The Fleet Street Murders | |
Author: | Charles Finch |
Language: | English |
Series: | Charles Lenox series |
Genre: | Mystery, crime novel |
Publisher: | St. Martin’s Press |
Pub Date: | November 10, 2009 |
Pages: | 320 (first edition, hardcover) |
Isbn: | 978-0-312-56551-0 |
Preceded By: | The September Society |
Followed By: | A Stranger in Mayfair |
The Fleet Street Murders, by Charles Finch, is the mystery set in London and in northern England in 1867 during the Victorian era. It is the third novel in the Charles Lenox series.
While gentleman and amateur detective Charles Lenox is celebrating his engagement to his best friend and neighbor Lady Jane Grey, two journalists are murdered simultaneously across London. Lenox starts to involve himself in this strange case despite hostility from Scotland Yard, but soon must leave it behind to travel to Stirrington, in northern England, where he is running for a seat in Parliament. Once at Stirrington, he has to overcome local suspicion of an outsider, and faces a shock when Lady Jane sends him a letter casting doubt on their upcoming marriage. Meanwhile in London, the police have arrested two unlikely suspects. Lenox races back and forth between London and Stirrington to solve the crime, face the results of the election, and save his imperiled engagement. In the process, he discovers that the culprit is an old nemesis.
The Fleet Street Murders was nominated for the Nero Award in 2010.[1]
The Fleet Street Murders was first published in hardcover by St. Martin’s Minotaur and released on November 10, 2009.[2] A large print edition was published by Center Point Publishing on December 1, 2009.[3] The trade paperback was released on July 20, 2010.

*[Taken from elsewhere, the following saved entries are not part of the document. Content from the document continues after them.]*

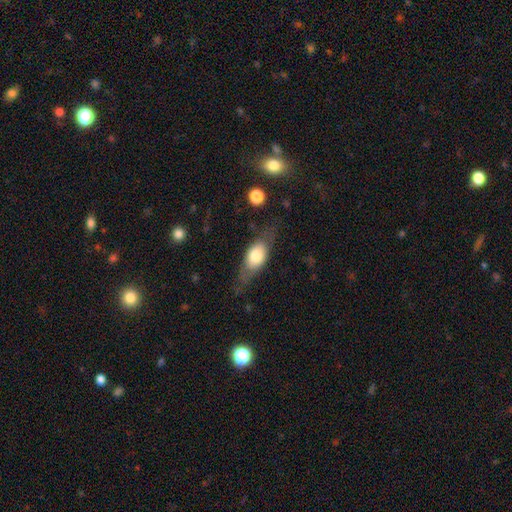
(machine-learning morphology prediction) Smooth or featured: smooth — 61% (featured or disk — 33%)
How rounded: in between — 73% (cigar-shaped — 18%)
Merging: none — 65% (minor disturbance — 21%)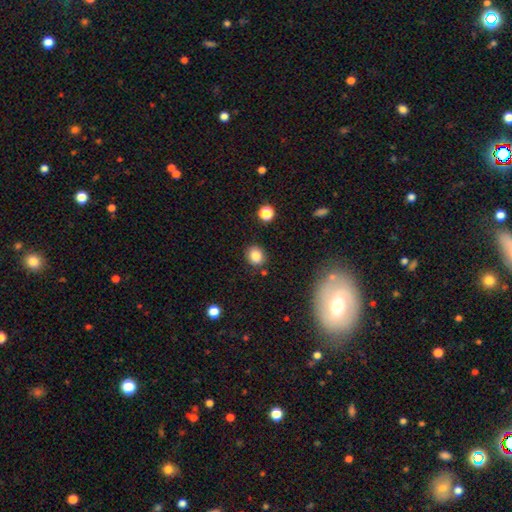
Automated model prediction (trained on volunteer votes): Morphology: type=smooth (83%); roundness=round (72%); merging=none (84%).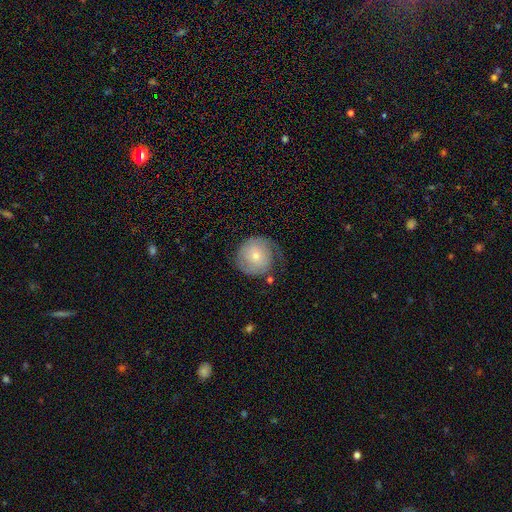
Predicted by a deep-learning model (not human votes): Q: Smooth or featured?
A: smooth (51%); runner-up: featured or disk (43%)
Q: How rounded?
A: round (91%); runner-up: in between (8%)
Q: Merging?
A: none (55%); runner-up: minor disturbance (26%)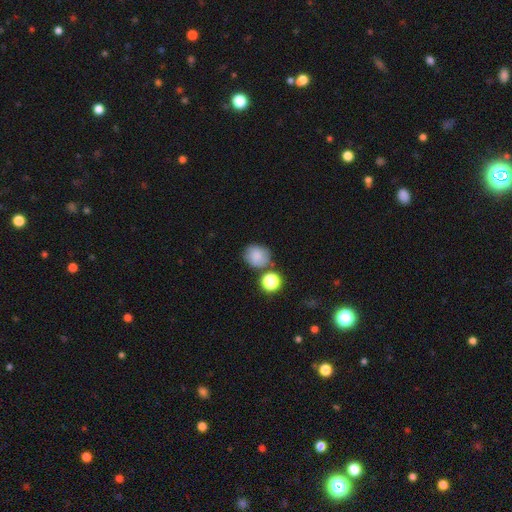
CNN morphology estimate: Smooth or featured?
  - smooth: 78% *
  - star or artifact: 12%
  - featured or disk: 10%
How rounded?
  - round: 70% *
  - in between: 29%
  - cigar-shaped: 1%
Merging?
  - none: 64% *
  - minor disturbance: 17%
  - merger: 13%
  - major disturbance: 5%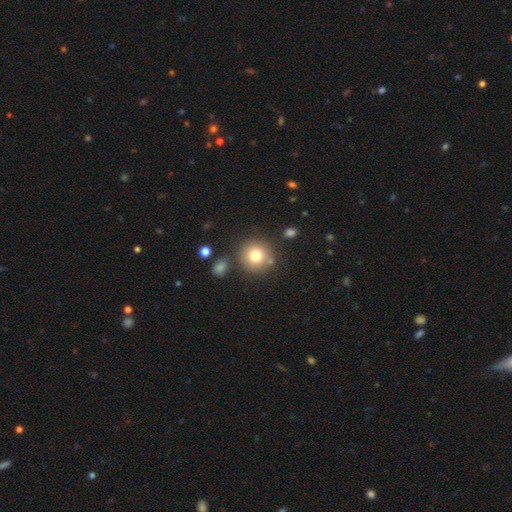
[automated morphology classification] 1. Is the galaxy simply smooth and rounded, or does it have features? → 78% smooth, 11% star or artifact, 11% featured or disk.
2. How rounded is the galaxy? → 93% round, 6% in between, 1% cigar-shaped.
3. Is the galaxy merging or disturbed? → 79% none, 9% minor disturbance, 8% merger, 3% major disturbance.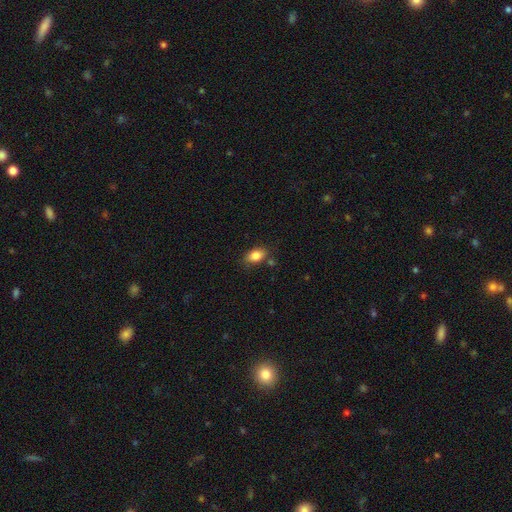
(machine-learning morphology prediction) Smooth or featured?
  - smooth: 84% *
  - star or artifact: 8%
  - featured or disk: 7%
How rounded?
  - in between: 85% *
  - round: 12%
  - cigar-shaped: 3%
Merging?
  - none: 75% *
  - minor disturbance: 16%
  - merger: 5%
  - major disturbance: 4%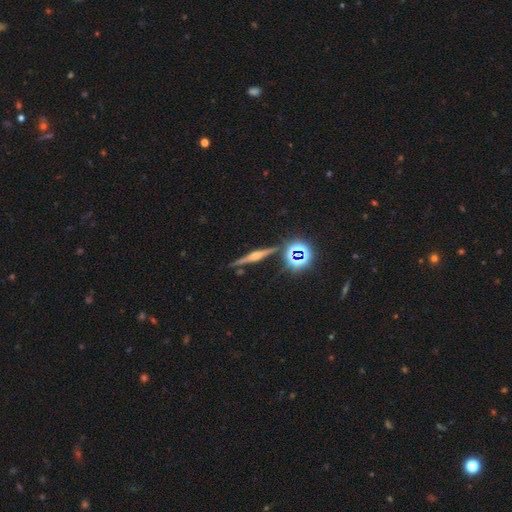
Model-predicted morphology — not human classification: Overall: featured or disk (67%). Edge-on disk: yes (97%). Edge-on bulge: rounded (79%). Merging: none (86%).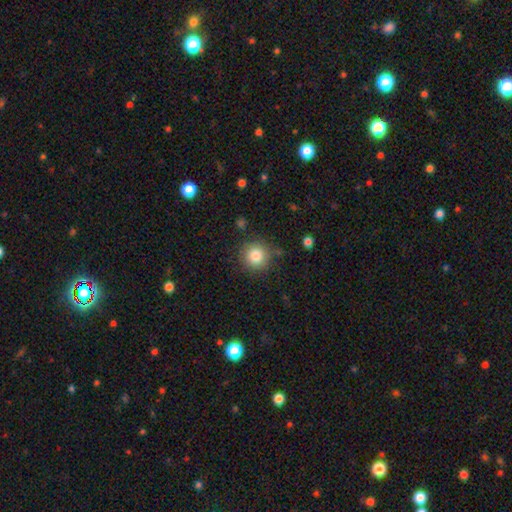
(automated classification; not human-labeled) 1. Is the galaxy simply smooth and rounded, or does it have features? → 83% smooth, 10% star or artifact, 7% featured or disk.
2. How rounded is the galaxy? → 93% round, 6% in between, 1% cigar-shaped.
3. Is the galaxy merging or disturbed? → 84% none, 10% minor disturbance, 3% major disturbance, 3% merger.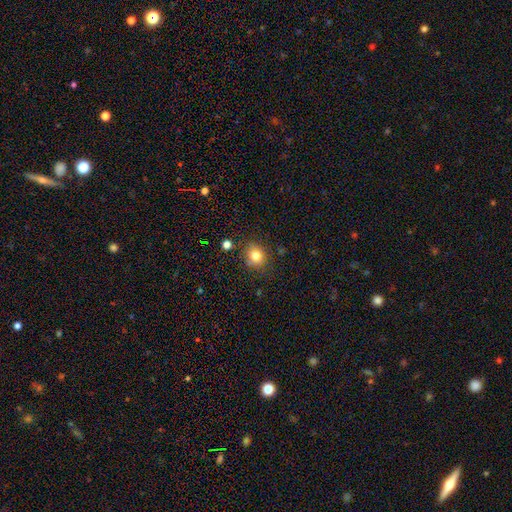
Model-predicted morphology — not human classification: Smooth or featured: smooth — 81% (star or artifact — 12%)
How rounded: round — 76% (in between — 23%)
Merging: none — 77% (minor disturbance — 15%)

Finch received favorable reviews in several major newspapers. Marilyn Stasio of the New York Times called The Fleet Street Murders "a beguiling Victorian mystery [with] an amiable gentleman sleuth cut from the same fine English broadcloth as Dorothy L. Sayers’s Lord Peter Wimsey."[4] The Richmond Times-Dispatch praised the book, saying that "this third entry in Finch’s series shows the author at his confident best, with a well-conceived story [and] an honorable and amiable hero."[5]